* [练习题目]
• 1. 请判断以下三项说法是否与所给文本相符,每项答"是"或"否",并原样引用文本中起决定作用的字句。
(a) 训练集与验证集是按2∶1比例随机划分的。
(b) 疗效依据EGFR-TKIs治疗6个月后的CT扫描结果判断。
(c) 在验证集中,TME-score与组合模型的Delong检验结果为P<0.05。
• 2. 根据所给文本,计算病理学自动定量的是肿瘤区域内哪4种TME成分?

* [所给文本]
○ ○ ○

基于计算病理学的肿瘤微环境评分预测EGFR突变阳性非小细胞肺癌患者EGFR-TKIs疗效

Computational pathology-based tumor microenvironment score for predictingEGFR-TKIs efficacy in patients with EGFR-mutant non-small cell lung cancer

  • 摘要:
    目的 探讨基于全视野数字切片图像(whole slide images, WSIs)计算病理学的肿瘤微环境(tumor microenvironment, TME)评分预测表皮生长因子受体(epidermal growth factor receptor,EGFR)突变阳性非小细胞肺癌(non-small cell lung cancer,NSCLC)患者行表皮生长因子受体酪氨酸激酶抑制剂(EGFR-tyrosine kinase inhibitors,EGFR-TKIs)治疗的疗效。
    方法 回顾性分析2015年4月至2025年2月于皖南医学院第一附属医院确诊的240例EGFR突变且行EGFR-TKIs治疗NSCLC患者穿刺活检的苏木精-伊红染色(hematoxylin-eosin staining, H&E)病灶WSIs及临床、影像资料。按照2∶1比例随机分成训练集(n=160)和独立验证集(n= 80)。根据EGFR-TKIs治疗3个月后的CT扫描结果判断疗效。使用计算病理学自动定量WSIs肿瘤区域内4种TME成分(肿瘤上皮、间质、淋巴及血管)的比例。基于训练集的多因素Logistic回归筛选出对疗效具有独立预测价值的TME成分(P<0.05),并构建TME评分(tumor microenvironment score,TME-score)。使用受试者工作特征曲线(receiver operating characteristic curve,ROC)及曲线下面积(AUC)评价预测效能。并与临床特征构建的模型及组合模型(TME-score+临床特征)进行比较。最后在独立数据集进行验证。
    结果 在训练集中,包括上皮及间质比例构建的TME-score的疗效预测的AUC为0.827(95%CI:0.749~0.892),验证集AUC=0.845(95%CI:0.735~0.937),均优于临床模型AUC分别为0.730(95%CI:0.645~0.804)和0.712(95%CI:0.586~0.824)。联合TME-score与临床特征(细胞角蛋白19片段、平扫CT值)后模型效能进一步提升AUC分别为0.884(95%CI:0.827~0.932)和0.882(95%CI:0.798~0.950)。3个模型两两比较的Delong检验显示除了验证集中TME-score与组合模型的P=0.289,其余均P<0.05。
    结论 TME-score在EGFR突变阳性NSCLC患者EGFR-TKIs疗效预测方面优于临床模型,可作为筛选靶向治疗获益患者的新方法。

     

    Abstract:
    Objective To investigate the utility of a computational pathology-based tumor microenvironment (TME) score derived from whole slide images (WSIs) in predicting the efficacy of epidermal growth factor receptor tyrosine kinase inhibitors (EGFR-TKIs) in patients with EGFR mutation-positive non-small cell lung cancer (NSCLC).

○ ○ ○

已存数据:
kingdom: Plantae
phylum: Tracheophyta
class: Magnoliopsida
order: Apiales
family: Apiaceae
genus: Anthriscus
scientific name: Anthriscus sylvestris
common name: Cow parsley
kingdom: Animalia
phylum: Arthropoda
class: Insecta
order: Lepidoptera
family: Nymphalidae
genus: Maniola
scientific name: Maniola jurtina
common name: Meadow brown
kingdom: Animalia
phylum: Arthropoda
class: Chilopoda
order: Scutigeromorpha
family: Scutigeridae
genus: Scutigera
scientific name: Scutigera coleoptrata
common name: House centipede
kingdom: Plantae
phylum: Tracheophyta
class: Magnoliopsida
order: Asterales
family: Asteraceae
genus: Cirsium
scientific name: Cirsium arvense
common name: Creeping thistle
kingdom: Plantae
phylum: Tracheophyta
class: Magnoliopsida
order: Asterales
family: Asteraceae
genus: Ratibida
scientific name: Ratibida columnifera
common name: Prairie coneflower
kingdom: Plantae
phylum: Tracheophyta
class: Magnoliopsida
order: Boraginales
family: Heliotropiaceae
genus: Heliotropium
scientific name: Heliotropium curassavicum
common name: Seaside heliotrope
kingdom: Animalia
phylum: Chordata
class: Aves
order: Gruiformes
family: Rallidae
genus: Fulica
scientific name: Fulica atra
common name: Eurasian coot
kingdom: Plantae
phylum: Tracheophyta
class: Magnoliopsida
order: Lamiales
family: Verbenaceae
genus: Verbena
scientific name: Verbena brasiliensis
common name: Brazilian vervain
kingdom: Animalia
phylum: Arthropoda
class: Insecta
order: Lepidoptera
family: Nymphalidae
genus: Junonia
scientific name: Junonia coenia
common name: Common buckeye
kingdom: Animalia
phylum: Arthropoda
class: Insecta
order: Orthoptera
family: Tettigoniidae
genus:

○ ○ ○

* [依次解答]
• 1.
(a) 是:“按照2∶1比例随机分成训练集(n=160)和独立验证集(n= 80)”
(b) 否:“根据EGFR-TKIs治疗3个月后的CT扫描结果判断疗效”
(c) 否:“除了验证集中TME-score与组合模型的P=0.289,其余均P<0.05”

• 2. 肿瘤上皮、间质、淋巴及血管。